Sumner School District still requires students to be 5 years old before enrolling in kindergarten, but a program is placing a new emphasis on getting an early academic start.

The early learning division of the district launched a pilot program in the summer of 2010 called JumpStart. Its mission: to improve the performance of at-risk incoming kindergartners.

Early Learning Coordinator Laurie Sjolund presented an overview of early learning, and primarily JumpStart, to the school board in a three-part series, focusing on early learning theory, the Sumner district’s JumpStart program format, and results out of the district, respectively.

The latter presentation illustrated that in its pilot year, JumpStart students who had tested low during spring registration had been brought up to or above their expected scores for entry into kindergarten.

Sjolund sat down with the Courier-Herald to discuss the program.

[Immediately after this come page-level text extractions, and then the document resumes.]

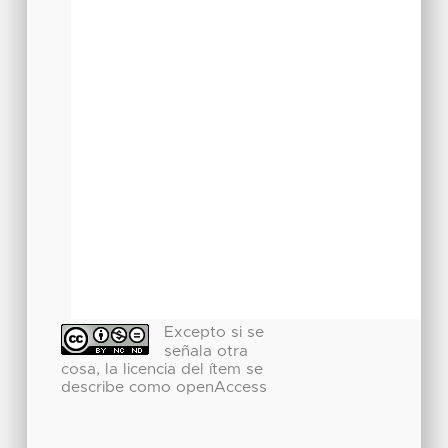
Excepto si se
señala otra
cosa, la licencia del ítem se
describe como openAccess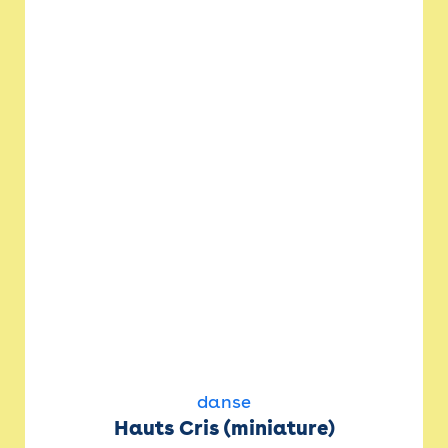
danse
Hauts Cris (miniature)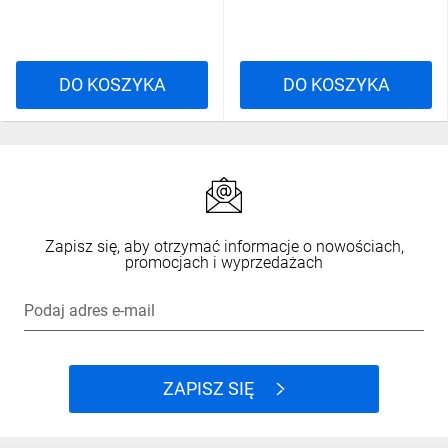
DO KOSZYKA
DO KOSZYKA
Zapisz się, aby otrzymać informacje o nowościach,
promocjach i wyprzedażach
Podaj adres e-mail
ZAPISZ SIĘ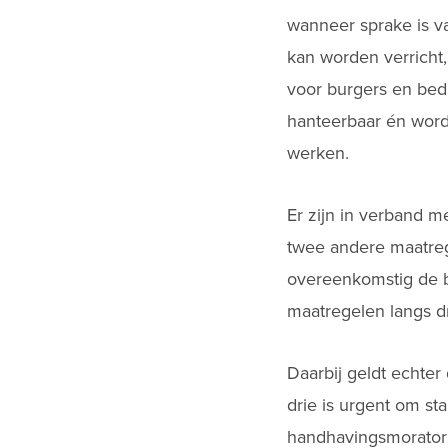
wanneer sprake is v
kan worden verricht,
voor burgers en bed
hanteerbaar én wordt
werken.
Er zijn in verband m
twee andere maatrege
overeenkomstig de b
maatregelen langs dri
Daarbij geldt echter
drie is urgent om st
handhavingsmoratoriu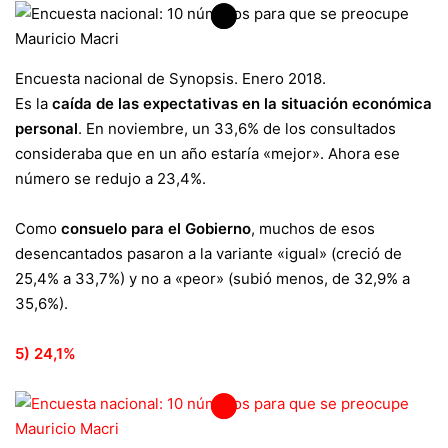
Encuesta nacional de Synopsis. Enero 2018.
Es la
caída de las expectativas en la situación económica
personal
. En noviembre, un 33,6% de los consultados
consideraba que en un año estaría «mejor». Ahora ese
número se redujo a 23,4%.
Como
consuelo para el Gobierno
, muchos de esos
desencantados pasaron a la variante «igual» (creció de
25,4% a 33,7%) y no a «peor» (subió menos, de 32,9% a
35,6%).
5) 24,1%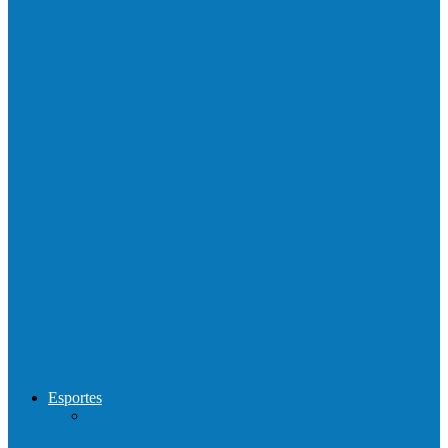
Barra de São Francisco é a 1ª cidade a
receber o…
Prefeitura francisquense realiza mutirão de
limpeza nos bairros Cruzeiro e Santa…
Show com Jhone Moraes e futebol vai
movimentar a comunidade do…
Forró arretado de bom da Terceira Idade
foi sensacional neste domingo…
Esportes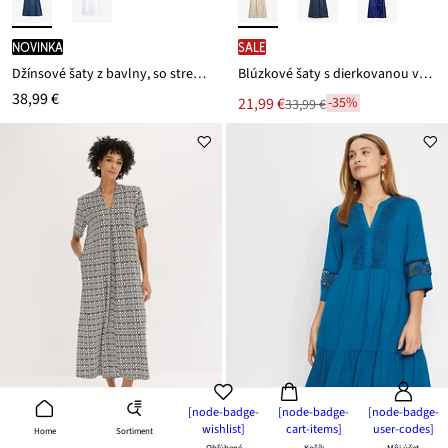
novinka
SALE
Džínsové šaty z bavlny, so strečom
Blúzkové šaty s dierkovanou výšivkou
38,99 €
Nová
21,99 €
-35%
33,99 €
Zľava
cena
z
je
ceny
33,99 €
[node-badge-
[node-badge-
[node-badge-
wishlist]
cart-items]
user-codes]
Sortiment
Home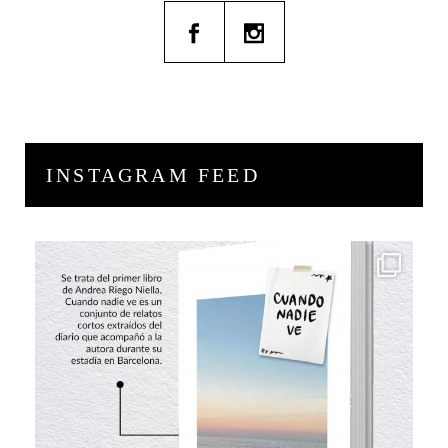
INSTAGRAM FEED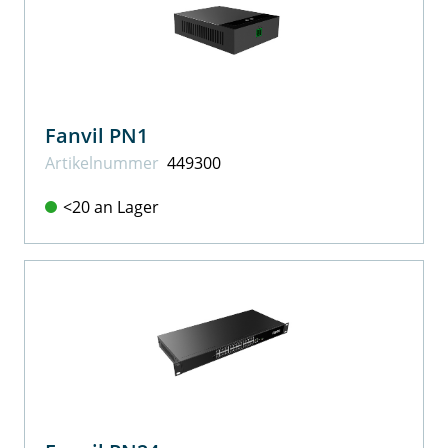
Fanvil PN1
Artikel­nummer
449300
<20 an Lager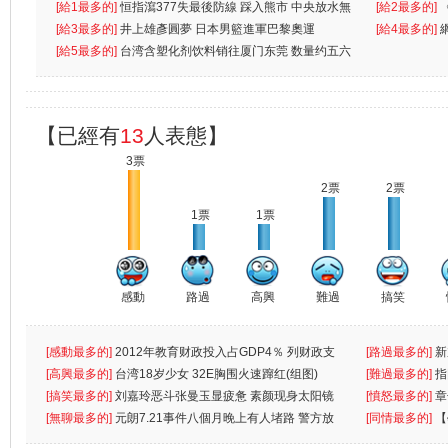
無
[給1最多的]
恒指瀉377失最後防線 踩入熊市 中央放水無
[給2最多的]
[給3最多的]
井上雄彥圓夢 日本男籃進軍巴黎奧運
[給4最多的]
[給5最多的]
台湾含塑化剂饮料销往厦门东莞 数量约五六
兩蚊
【已經有
13
人表態】
3票
2票
2票
1票
1票
感動
路過
高興
難過
搞笑
[感動最多的]
2012年教育财政投入占GDP4％ 列财政支
[路過最多的]
新
出首位
[高興最多的]
台湾18岁少女 32E胸围火速蹿红(组图)
[難過最多的]
指
[搞笑最多的]
刘嘉玲恶斗张曼玉显疲惫 素颜现身太阳镜
罪
[憤怒最多的]
章
遮
[無聊最多的]
元朗7.21事件八個月晚上有人堵路 警方放
[同情最多的]
【
催
敗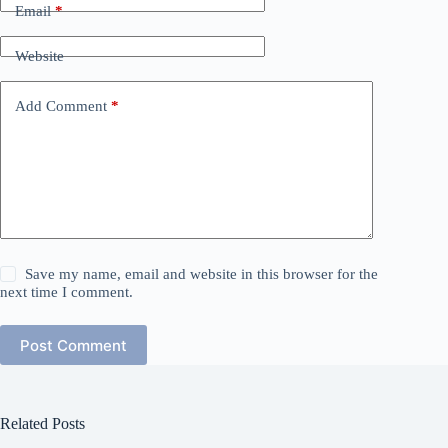
Email
*
Website
Add Comment
*
Save my name, email and website in this browser for the
next time I comment.
Post Comment
Related Posts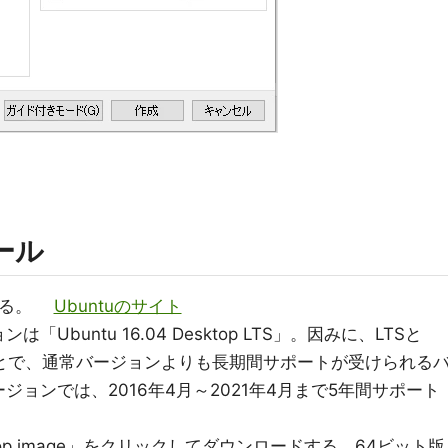
。
ール
スする。
Ubuntuのサイト
buntu 16.04 Desktop LTS」。因みに、LTSと
ortのことで、通常バージョンよりも長期間サポートが受けられる
ョンでは、2016年4月～2021年4月まで5年間サポート
 desktop image」をクリックしてダウンロードする。64ビット版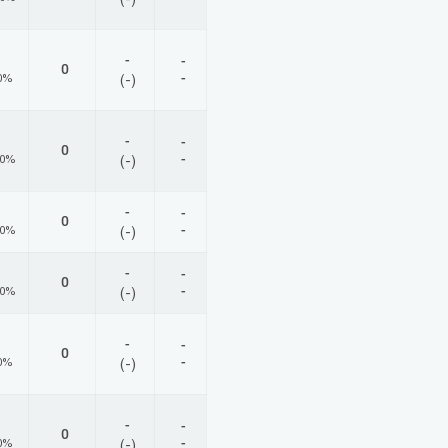
-
-
0
-
0%
(-)
-
-
0
-
00%
(-)
-
-
0
-
00%
(-)
-
-
0
-
00%
(-)
-
-
0
-
0%
(-)
-
-
0
-
0%
(-)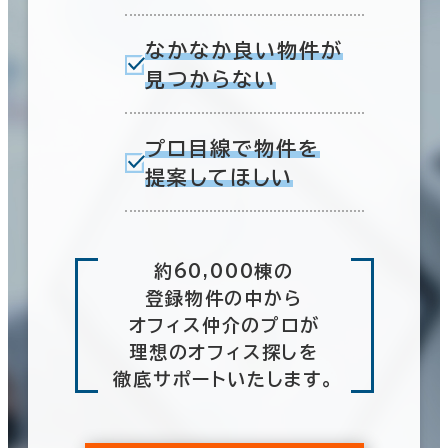
なかなか良い物件が
見つからない
プロ目線で物件を
提案してほしい
約60,000棟の
登録物件の中から
オフィス仲介のプロが
理想のオフィス探しを
徹底サポートいたします。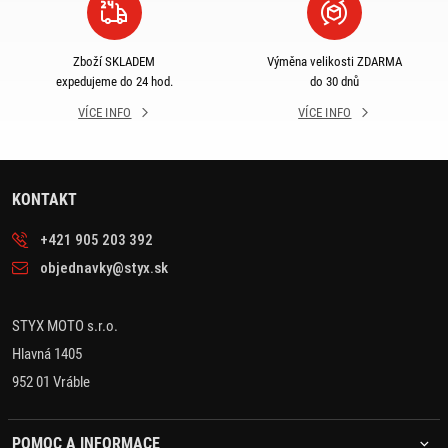
Zboží SKLADEM
Výměna velikosti ZDARMA
expedujeme do 24 hod.
do 30 dnů
VÍCE INFO
VÍCE INFO
KONTAKT
+421 905 203 392
objednavky@styx.sk
STYX MOTO s.r.o.
Hlavná 1405
952 01 Vráble
POMOC A INFORMACE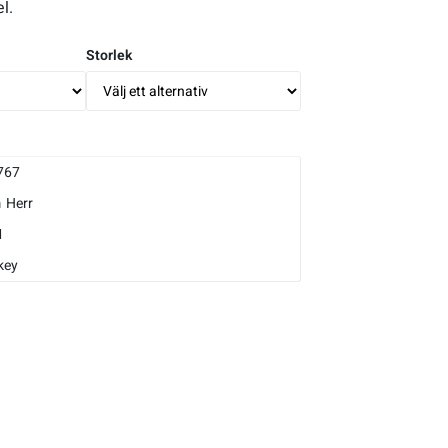
l.
Storlek
767
m
Herr
M
key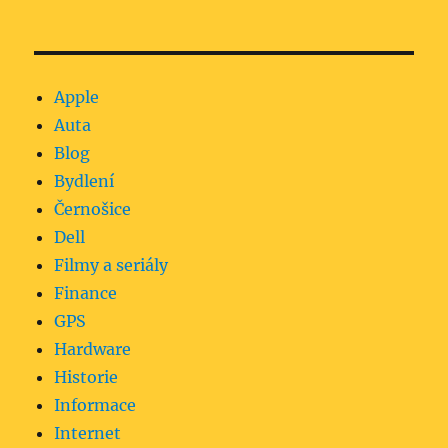
Apple
Auta
Blog
Bydlení
Černošice
Dell
Filmy a seriály
Finance
GPS
Hardware
Historie
Informace
Internet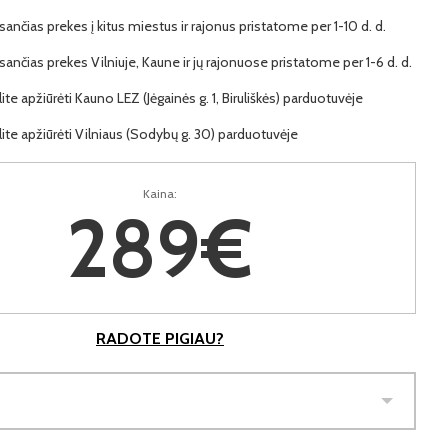
ančias prekes į kitus miestus ir rajonus pristatome per 1-10 d. d.
ančias prekes Vilniuje, Kaune ir jų rajonuose pristatome per 1-6 d. d.
lite apžiūrėti Kauno LEZ (Jėgainės g. 1, Biruliškės) parduotuvėje
lite apžiūrėti Vilniaus (Sodybų g. 30) parduotuvėje
Kaina:
289€
RADOTE PIGIAU?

Courier-Herald: What are the programs you offer in the Early Learning program? I know you have JumpStart and Ready! For Kindergarten, but when did those start?

Laurie Sjolund: Those are two of the programs we have. We do have ongoing classes as well, but those are our two main classes. We also have classes for parents, child care providers. We (the district) started our official early learning work with our first early learning plan in 2006. That was about the same time our early learning linkatures group started. Of course, there have always been those types of programs here, but they existed in separately, decentralized. This last summer was first time we offered Jumpstart as a pilot program, and we do plan on offering it again.

CH: What’s the associated cost of those programs?

LS: There is a cost for Ready! We provide it free to Sumner School District families, and charge a fee for out-of-district families. It’s $50 a class. Jumpstart we only offer to incoming kindergartners who were tested and found to be in need of the program based on either the reading score, the math score, or both.

CH: Who are the target groups?

LS: The Ready! parent program is for parents of children from prenatal to the age that they’re about to enter kindergarten, so we do offer that to those parents. In addition to other classes, ongoing classes that we have are focused on parenting and parenting techniques. Children up to 3rd grade are our target. Also, we are offering a Play & Learn group for families in starting in early January.

CH: How are candidates identified? Are they self-selected?

LS: In Sumner we have a spring screening for students who register for kindergarten. We invite students to (the JumpStart) program if their score in reading, math, or both are in the bottom quartile of scores, so that we can help them bring those scores up and be at an even level with their peers once they begin school.

CH: What’s the difference from preschool?

LS: What we focus on in the JumpStart program is to be a transition from the preschool experience to a kindergarten classroom routine. This year it was taught by a kindergarten and preschool teacher. Some of the students coming in hadn’t experienced a preschool setting. Some of them had experienced a preschool setting. So we really had gotten all levels of early learning experience.

CH: What skills are reinforced and how? I remember from your presentations that the skills highlighted were reading comprehension, letter recognition, number recognition…

LS: Definitely those were highlighted, as well as listening to stories and retaining information learned from them. Teachers really designed the program. The goal is to have as much basic readiness and skills development as possible. Name recognition was huge, identifying letters in names, signing, real basic literacy, early literacy and early math. Counting. I believe they did some geometry in the form of shape identification. It was really basic; just sorting and classifying shapes.

CH: What skills are reinforced among parents in the Ready! program?

LS: We based the Ready! program on certain targets, which are literacy, math and social/emotional development targets. About half the alphabet letters and sounds, recognizing rhyme, alliteration, enjoying stories, math, being able to count to 20. Using comparison words, bigger, smaller, position words even. Social/emotional targets really focus on following simple directions. Really the philosophy behind Ready! is “playing with a purpose for five minutes a day,” because play is a great way to help your child develop. That can include counting with your child, looking at letters and signs in your environment. Reading with your child 20 minutes a day is key for literacy development.

CH: Where does funding for the Early Learning program come from?

LS: It’s from a mix of Sumner School District’s early learning funding, partnership with Sumner and Bonney Lake, as well as a grant from the Milgard Foundation.